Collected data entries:
· · ·

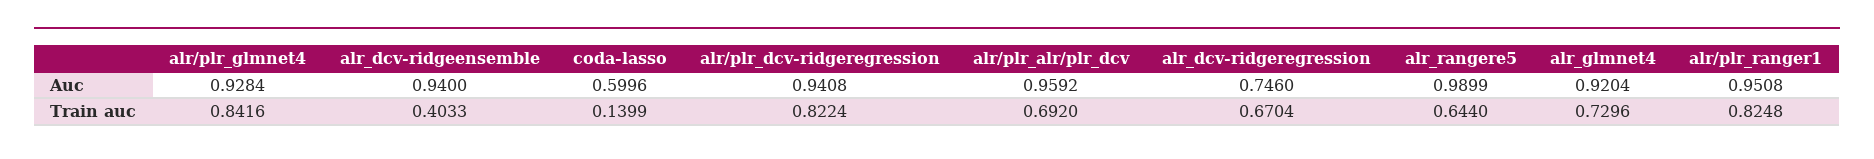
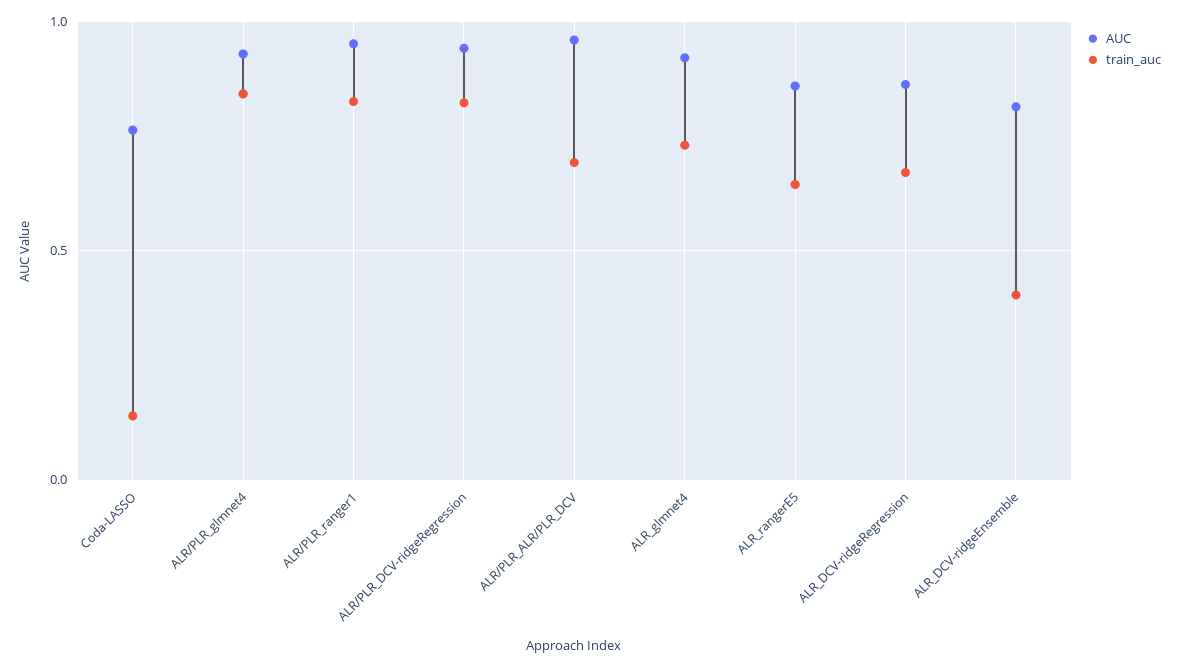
  {
    "Auc": {
      "alr/plr_glmnet4": 0.9284,
-     "alr_dcv-ridgeensemble": 0.94,
+     "alr_dcv-ridgeensemble": 0.8,
-     "coda-lasso": 0.5996,
+     "coda-lasso": 0.75,
      "alr/plr_dcv-ridgeregression": 0.9408,
      "alr/plr_alr/plr_dcv": 0.9592,
-     "alr_dcv-ridgeregression": 0.746,
+     "alr_dcv-ridgeregression": 0.85,
-     "alr_rangere5": 0.9899,
+     "alr_rangere5": 0.85,
      "alr_glmnet4": 0.9204,
      "alr/plr_ranger1": 0.9508
    },
    "Train auc": {
      "alr/plr_glmnet4": 0.8416,
      "alr_dcv-ridgeensemble": 0.4033,
      "coda-lasso": 0.1399,
      "alr/plr_dcv-ridgeregression": 0.8224,
      "alr/plr_alr/plr_dcv": 0.692,
      "alr_dcv-ridgeregression": 0.6704,
      "alr_rangere5": 0.644,
      "alr_glmnet4": 0.7296,
      "alr/plr_ranger1": 0.8248
    }
  }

· · ·

> [Description of the task]:
Among the lines of the data above, find those with the word "lasso" and show them.

> [Output of the exercise]:
-     "coda-lasso": 0.5996,
+     "coda-lasso": 0.75,
      "coda-lasso": 0.1399,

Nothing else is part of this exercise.